“I don’t understand the purpose of this piece of cloth,” says the voice over the phone. “It only covers the head. Everything else can be seen.”
“That is why I choose to wear the outer garment that fully covers the body, as well as, the face cover,” I reply, jumping through the loophole in his argument.
He immediately backpedals.
“You know who wears that?” His voice rises. “You don’t know the kind of women who wear that, you live a sheltered life.”
“Yes,” I say. “I do know. Prostitutes.”
He is surprised, not having expected me to know the answer. He goes off on a tangent, asking me how would I like it if I talked to him with him having a piece of cloth over his face, or how would I like it if I had “three other mothers” (his reference to the Islamic allowance for a man to keep up to four wives), and other spiraling circles of conversation. After an exchange of questions and answers, he said, “Well, then, it’s just a matter of faith.”
How I came to have this conversation over the phone with my father’s friend, who is a doctor, is irrelevant. What was said in the conversation is highly relevant, as it highlights the attitude of people towards the Quranic commandment for women to observe Hijab.
I would like to highlight some points about the girls who observe Hijab (whether it is just head and front cover, or with outer garment, or with face cover, or any combination of the three).
1. Hijabi girls are not allergic to males, or to marriage. I did not discover this opinion until one day, an acquaintance said out of the blue, “You don’t want to get married, right?” which is a way of saying, “You don’t find men attractive, right?” I observed head cover and outer garment then- not the face cover, and still she thought I was against marriage. Why? Not because of my dressing only, but because I did not talk about boys the way the other girls did. I did not discuss which cute boys I had seen when I went out shopping last weekend, I did not list my crushes, I did not share which actors I found attractive, I did not keep wallpapers of actors.
People do not know that this face cover, body cover and head cover is the legacy of the mothers of the believers. Yes! They used to observe it all.
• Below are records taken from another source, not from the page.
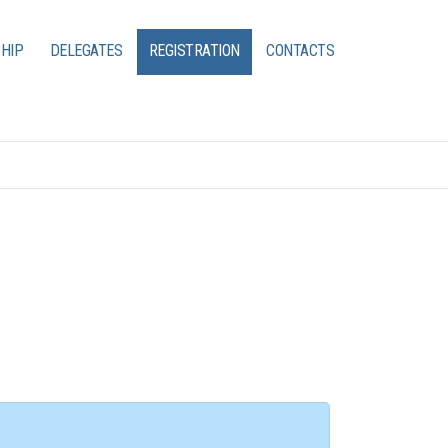
HIP
DELEGATES
REGISTRATION
CONTACTS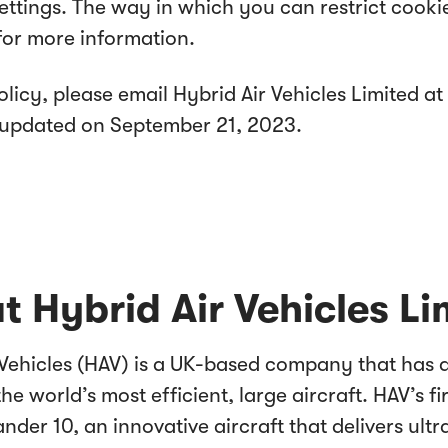
settings. The way in which you can restrict cook
for more information.
licy, please email Hybrid Air Vehicles Limited at
st updated on September 21, 2023.
t Hybrid Air Vehicles Li
 Vehicles (HAV) is a UK-based company that has
the world’s most efficient, large aircraft. HAV’s fir
lander 10, an innovative aircraft that delivers ult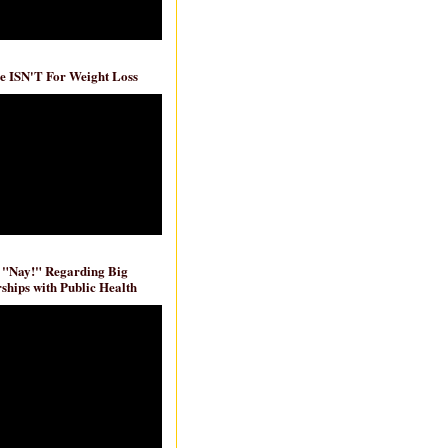
e ISN'T For Weight Loss
 "Nay!" Regarding Big
ships with Public Health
As I know the state of my own inner thoughts only and not anyone else’s; here is a sneak peek: yes, I did see cute boys when I went out. I did have crushes on some of the males I interacted with during school (and later, on work). I did have celebrity crushes when I used to watch movies, and to tell the truth, even a photo shopped poster of a movie glimpsed while driving by is enough to plant the seed of a crush. I used to save wallpapers of computer animated characters from video games, and yes, some of them did feature attractive men. What I did not do was share these thoughts with my friends, because I did not want to give power to them. You give power to thoughts, and they rule your consciousness. I did not want to sit with my friends and cook daily servings of crushes and infatuations. What ruled my consciousness were my own daydreams of my own made-up characters in my own fantasy world. I used to think I was merely making up stories as a writer, until something I read made me realize that I was substituting my own imaginary “ideals” for the flesh-and-blood members of the opposite sex in this world. Yes, my imagination did include attractive male characters as well. Make of that what you will, but I eventually learned not to daydream so much. I didn’t want to take my own whims and desires as my God.
2. Hijabis have nothing to hide. Sure, there’s the girl who will use her head cover to hide her earphones while she listens to music in a packed college classroom. There’s the girl who will use the same method to cheat in exams. Yes, I am coming to the juicy part: there are females who wear face cover to hide their identity so that they can engage with males in pre-marital or extra-marital relations, or as I mentioned in the conversation in the beginning of the article, they do it in order to sell their bodies. People do not know that this face cover, body cover and head cover is the legacy of the mothers of the believers. Yes! They used to observe it all.
The words “Khimar” (head and chest cover) and “Jilbab” (body cover i.e. outer garment) come in the Quran. Whether face cover is included in the word “Jilbab” is the only point of disagreement between scholars. Yes, contrary to the public assumption that all Islamic dress code for females is open to question, there is actually no ignoring these two words, “Khimar” and “Jilbab”, in the Quran.
This brings me to an important point. Belief in the Quran is a pillar of Islamic faith. That means belief in every verse of the Quran, including the ones which spark social controversy today. Whether or not, you choose to obey a particular verse of the Quran or not, you cannot try to change its meaning in order to make yourself feel safe and comfortable. You cannot pretend that these words are not in the Quran. Even if you believe from the depth of your heart that the Hijabi sister you see is up to no good, you should create excuses for her in your mind. After all, it’s not your job to judge people, that job is Allah’s (swt). Good thing He didn’t give it to you and me, right? Our heads would explode.
Belief in the Quran is a pillar of Islamic faith. That means belief in every verse of the Quran, including the ones which spark social controversy today.
3. The default setting of a Hijabi is not “sexually frustrated”. Yes, there are holier-than-thou Hijabi sisters and they just have frowning, or sad facial expressions naturally; but that doesn’t mean that all they need is “a good make out”. If you claim to support feminine freedom and are against “the patriarchy”, consider giving your Hijabi sisters a break, too. On the inside, they are creations of emotions, thoughts and conflicts, just like you.
All this is only the tip of the iceberg when it comes to addressing assumptions about Hijabi Muslims. Whether this article gives you answers, or creates more questions in your mind, depends on your perspective. I will end this article, the way I ended the conversation with my father’s friend: “It’s all a matter of faith.”